No primeiro semestre deste ano, 89 pessoas transgênero foram assassinadas no Brasil, quantidade que supera em 39% a registrada no mesmo período de 2019, de acordo com a Associação Nacional de Travestis e Transexuais (Antra). Para a entidade, os números escancaram como a omissão de autoridades governamentais tem contribuído para que estejam no centro de um contexto amplo de vulnerabilidade, que inclui agora efeitos da pandemia de Covid-19.

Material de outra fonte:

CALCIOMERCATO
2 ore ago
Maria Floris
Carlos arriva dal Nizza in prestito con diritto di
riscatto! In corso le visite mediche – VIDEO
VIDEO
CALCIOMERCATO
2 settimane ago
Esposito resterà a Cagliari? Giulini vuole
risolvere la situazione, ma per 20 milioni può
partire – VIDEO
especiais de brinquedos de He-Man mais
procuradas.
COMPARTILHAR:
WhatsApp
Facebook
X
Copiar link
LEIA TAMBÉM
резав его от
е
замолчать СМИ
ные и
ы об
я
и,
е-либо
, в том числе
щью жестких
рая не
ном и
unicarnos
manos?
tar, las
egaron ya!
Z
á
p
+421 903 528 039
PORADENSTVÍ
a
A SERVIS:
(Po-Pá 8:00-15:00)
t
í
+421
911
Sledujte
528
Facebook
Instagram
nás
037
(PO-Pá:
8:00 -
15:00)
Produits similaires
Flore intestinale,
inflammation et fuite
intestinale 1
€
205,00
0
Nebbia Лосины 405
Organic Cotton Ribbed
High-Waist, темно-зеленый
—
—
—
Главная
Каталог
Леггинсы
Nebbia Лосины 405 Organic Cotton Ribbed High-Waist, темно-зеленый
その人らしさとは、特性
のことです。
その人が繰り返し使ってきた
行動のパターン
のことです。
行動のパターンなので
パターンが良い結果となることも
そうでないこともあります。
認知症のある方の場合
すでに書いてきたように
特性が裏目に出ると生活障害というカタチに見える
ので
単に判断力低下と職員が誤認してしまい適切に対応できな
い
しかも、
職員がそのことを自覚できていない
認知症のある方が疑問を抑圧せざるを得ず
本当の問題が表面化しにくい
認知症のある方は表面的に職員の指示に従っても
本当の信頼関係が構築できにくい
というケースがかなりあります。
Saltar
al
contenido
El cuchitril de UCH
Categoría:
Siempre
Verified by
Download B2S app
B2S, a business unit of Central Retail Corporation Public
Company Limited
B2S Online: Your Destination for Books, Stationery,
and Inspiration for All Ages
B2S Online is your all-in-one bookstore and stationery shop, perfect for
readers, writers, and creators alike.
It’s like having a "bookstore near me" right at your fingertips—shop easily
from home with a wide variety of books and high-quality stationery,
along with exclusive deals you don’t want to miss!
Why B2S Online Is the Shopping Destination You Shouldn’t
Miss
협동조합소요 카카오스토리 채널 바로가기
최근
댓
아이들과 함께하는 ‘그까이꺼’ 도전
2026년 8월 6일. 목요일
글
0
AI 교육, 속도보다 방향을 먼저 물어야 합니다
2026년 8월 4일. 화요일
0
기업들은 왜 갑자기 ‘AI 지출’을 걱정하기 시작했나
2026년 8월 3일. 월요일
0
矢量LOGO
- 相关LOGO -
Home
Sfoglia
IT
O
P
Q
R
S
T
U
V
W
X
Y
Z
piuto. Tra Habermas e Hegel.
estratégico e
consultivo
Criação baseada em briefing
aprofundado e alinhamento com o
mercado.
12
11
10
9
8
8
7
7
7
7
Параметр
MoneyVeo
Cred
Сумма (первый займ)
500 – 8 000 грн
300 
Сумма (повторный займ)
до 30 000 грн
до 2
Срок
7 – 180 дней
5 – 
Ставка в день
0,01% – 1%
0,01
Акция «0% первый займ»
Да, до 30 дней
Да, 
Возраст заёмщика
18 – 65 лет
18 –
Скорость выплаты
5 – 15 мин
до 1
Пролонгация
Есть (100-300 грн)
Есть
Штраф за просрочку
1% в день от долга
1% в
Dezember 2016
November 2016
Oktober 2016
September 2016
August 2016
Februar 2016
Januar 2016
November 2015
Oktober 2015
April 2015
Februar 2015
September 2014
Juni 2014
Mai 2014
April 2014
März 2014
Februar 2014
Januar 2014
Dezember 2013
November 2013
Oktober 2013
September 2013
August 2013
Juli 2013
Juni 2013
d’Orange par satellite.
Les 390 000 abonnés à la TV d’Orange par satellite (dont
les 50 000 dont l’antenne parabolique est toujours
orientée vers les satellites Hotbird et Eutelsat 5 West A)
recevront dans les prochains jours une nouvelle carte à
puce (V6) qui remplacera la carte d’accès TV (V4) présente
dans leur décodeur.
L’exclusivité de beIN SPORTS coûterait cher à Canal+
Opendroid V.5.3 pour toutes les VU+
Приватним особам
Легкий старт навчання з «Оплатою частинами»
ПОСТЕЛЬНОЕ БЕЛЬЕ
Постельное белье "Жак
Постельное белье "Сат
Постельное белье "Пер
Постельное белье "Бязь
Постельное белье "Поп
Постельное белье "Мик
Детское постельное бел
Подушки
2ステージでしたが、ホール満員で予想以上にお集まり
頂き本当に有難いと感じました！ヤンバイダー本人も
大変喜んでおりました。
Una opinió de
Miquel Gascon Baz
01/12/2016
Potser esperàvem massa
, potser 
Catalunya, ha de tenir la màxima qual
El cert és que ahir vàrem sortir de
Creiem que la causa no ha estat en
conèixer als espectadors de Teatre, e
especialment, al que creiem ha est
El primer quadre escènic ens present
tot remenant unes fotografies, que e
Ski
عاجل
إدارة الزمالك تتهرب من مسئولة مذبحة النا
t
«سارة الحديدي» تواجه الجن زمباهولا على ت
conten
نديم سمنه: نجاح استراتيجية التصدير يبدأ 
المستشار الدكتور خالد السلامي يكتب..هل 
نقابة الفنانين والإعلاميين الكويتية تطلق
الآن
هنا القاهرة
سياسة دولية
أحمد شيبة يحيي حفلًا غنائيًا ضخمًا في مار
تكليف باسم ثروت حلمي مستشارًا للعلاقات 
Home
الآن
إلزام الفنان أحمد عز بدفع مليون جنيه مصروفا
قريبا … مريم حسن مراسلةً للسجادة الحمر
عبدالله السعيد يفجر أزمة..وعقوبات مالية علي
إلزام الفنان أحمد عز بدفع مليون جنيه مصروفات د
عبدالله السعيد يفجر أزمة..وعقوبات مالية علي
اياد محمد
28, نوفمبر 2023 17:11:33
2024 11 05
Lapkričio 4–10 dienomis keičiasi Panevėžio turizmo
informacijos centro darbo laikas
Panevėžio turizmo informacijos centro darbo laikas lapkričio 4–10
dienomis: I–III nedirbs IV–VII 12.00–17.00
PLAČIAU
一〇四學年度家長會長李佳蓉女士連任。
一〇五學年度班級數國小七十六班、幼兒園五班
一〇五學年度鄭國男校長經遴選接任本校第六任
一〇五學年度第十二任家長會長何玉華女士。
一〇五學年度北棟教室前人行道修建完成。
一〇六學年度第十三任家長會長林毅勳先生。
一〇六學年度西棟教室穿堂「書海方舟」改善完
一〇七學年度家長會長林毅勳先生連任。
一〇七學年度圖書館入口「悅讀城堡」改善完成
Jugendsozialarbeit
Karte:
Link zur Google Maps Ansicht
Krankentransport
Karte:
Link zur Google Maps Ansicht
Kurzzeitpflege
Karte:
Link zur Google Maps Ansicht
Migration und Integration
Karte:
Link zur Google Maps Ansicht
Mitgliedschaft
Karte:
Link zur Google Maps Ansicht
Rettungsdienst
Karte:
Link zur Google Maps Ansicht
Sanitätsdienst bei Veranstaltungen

"Os dados não refletem exatamente a realidade da violência transfóbica em nosso país, uma vez que nossa metodologia de trabalho possui limitações de capturar apenas aquilo que de alguma maneira se torna visível. É provável que os números reais sejam bem superiores. Mesmo com essas limitações, os dados já demonstram que o Brasil vem passando por um processo de recrudescimento em relação à forma com que trata travestis, mulheres transexuais, homens trans, pessoas transmasculines e demais pessoas trans. O que reforça a importância do nosso trabalho de monitoramento, incidência política e denúncias a órgãos internacionais", escreve a Antra, que acrescenta que, em tentativa de suprir uma lacuna deixada pelo Congresso Nacional, o Supremo Tribunal Federal decidiu, em junho de 2019, tratar os casos de transfobia com base na Lei nº 7.716/1989, na qual são tipificados os crimes de preconceito contra raça e cor.

Em nota, ao comentar os homicídios, a Antra antecipou respostas obtidas em entrevistas feitas para o projeto TransAção, de apoio a travestis e mulheres trans do Rio de Janeiro, a fim de elucidar como a suscetibilidade desse grupo populacional ocorre. A maioria (87,3%) das entrevistadas apontou como uma de suas principais necessidades a conquista de um emprego capaz de garantir seu próprio sustento. Além disso, 58,6% declararam pertencer ao grupo de risco de Covid-19 e 94,8% que sofreram algum tipo de violência motivada por discriminação devido a sua identidade de gênero.

Ainda segundo a entidade, estima-se que cerca de 60% da população trans não conseguiu ter acesso ao auxílio emergencial concedido pelo governo federal ou benefício semelhante. Desenha-se, portanto, uma situação preocupante, tendo em vista que 29,3% das participantes do TransAção afirmaram sobreviver com uma renda média de até R$ 200; 39,7% com uma de valor entre R$ 200 e R$500; 27,6% com até um salário mínimo (R$1.045) e 3,4% com renda entre R$ 1.045 e R$ 3.135. Nenhuma delas declarou receber acima de três salários mínimos. Ou seja, mesmo quando têm uma fonte de recursos, a quantia é, majoritariamente, baixa, o que faz com que parte delas busquem ajuda de familiares, que, em alguns casos, as subjugam a agressões dentro da própria residência.

No comunicado, a Antra também destaca que não há, até o momento, levantamentos abrangentes sobre as dificuldades enfrentadas pela comunidade LGBTI+ (lésbicas, gays, bissexuais, transexuais, intersexo e outros) durante a crise sanitária, produzidos por iniciativa das diferentes esferas de governo. Para a Organização das Nações Unidas (ONU), os LGBTI+ estão entre as parcelas populacionais mais expostas à pandemia, motivo pelo qual, defende, se deve reivindicar aos governos políticas específicas de proteção social.